Stanford University School of Medicine, Stanford, California, USA.
Department of Health Policy & Management, Harvard T.H. Chan School of Public Health, Boston, Massachusetts, USA.
Health Serv Res. 2020 Dec;55 Suppl 3(Suppl 3):1033-1048. doi: 10.1111/1475-6773.13578.
Examine care integration-efforts to unify disparate parts of health care organizations to generate synergy across activities occurring within and between them-to understand whether and at which organizational level health systems impact care quality and staff experience.
Surveys administered to one practice manager (56/59) and up to 26 staff (828/1360) in 59 practice sites within 24 physician organizations within 17 health systems in four states (2017-2019).
We developed manager and staff surveys to collect data on organizational, social, and clinical process integration, at four organizational levels: practice site, physician organization, health system, and outside health systems. We analyzed data using descriptive statistics and regression.
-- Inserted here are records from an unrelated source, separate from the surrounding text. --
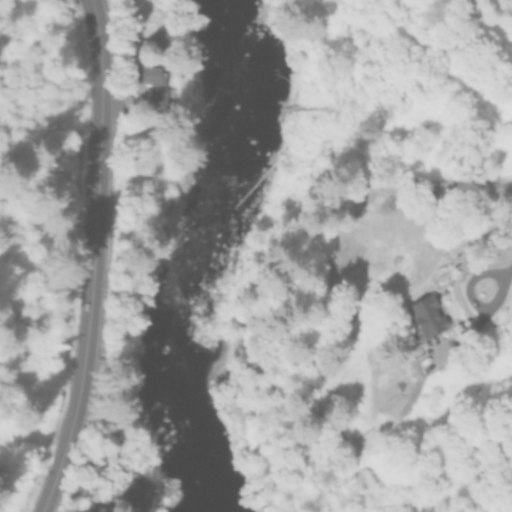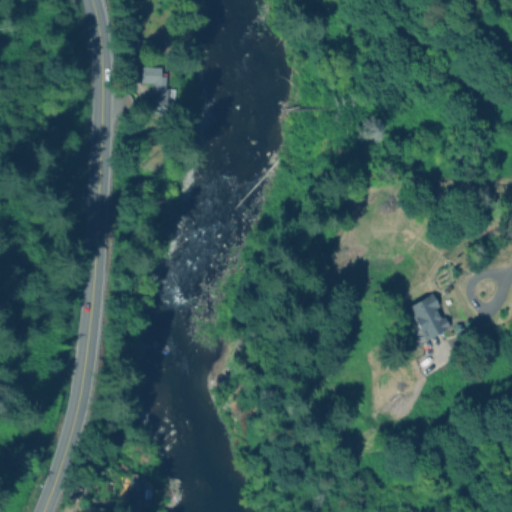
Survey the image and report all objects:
building: (154, 89)
river: (198, 256)
road: (93, 259)
road: (499, 278)
building: (423, 316)
building: (134, 492)
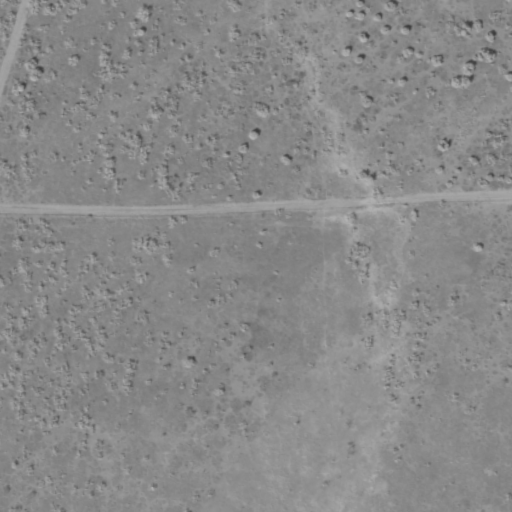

Managers and staff perceived opportunity for improvement across most types of care integration and organizational levels. Managers/staff perceived little variation in care integration across health systems. They perceived better care integration within practice sites than within physician organizations, health systems, and outside health systems-up to 38 percentage points (pp) lower (P < .001) outside health systems compared to within practice sites. Of nine clinical process integration measures, one standard deviation (SD) (7.2-pp) increase in use of evidence-based care related to 6.4-pp and 8.9-pp increases in perceived quality of care by practice sites and health systems, respectively, and a 4.5-pp increase in staff job satisfaction; one SD (9.7-pp) increase in integration of social services and community resources related to a 7.0-pp increase in perceived quality of care by health systems; one SD (6.9-pp) increase in patient engagement related to a 6.4-pp increase in job satisfaction and a 4.6-pp decrease in burnout; and one SD (10.6-pp) increase in integration of diabetic eye examinations related to a 5.5-pp increase in job satisfaction (all P < .05).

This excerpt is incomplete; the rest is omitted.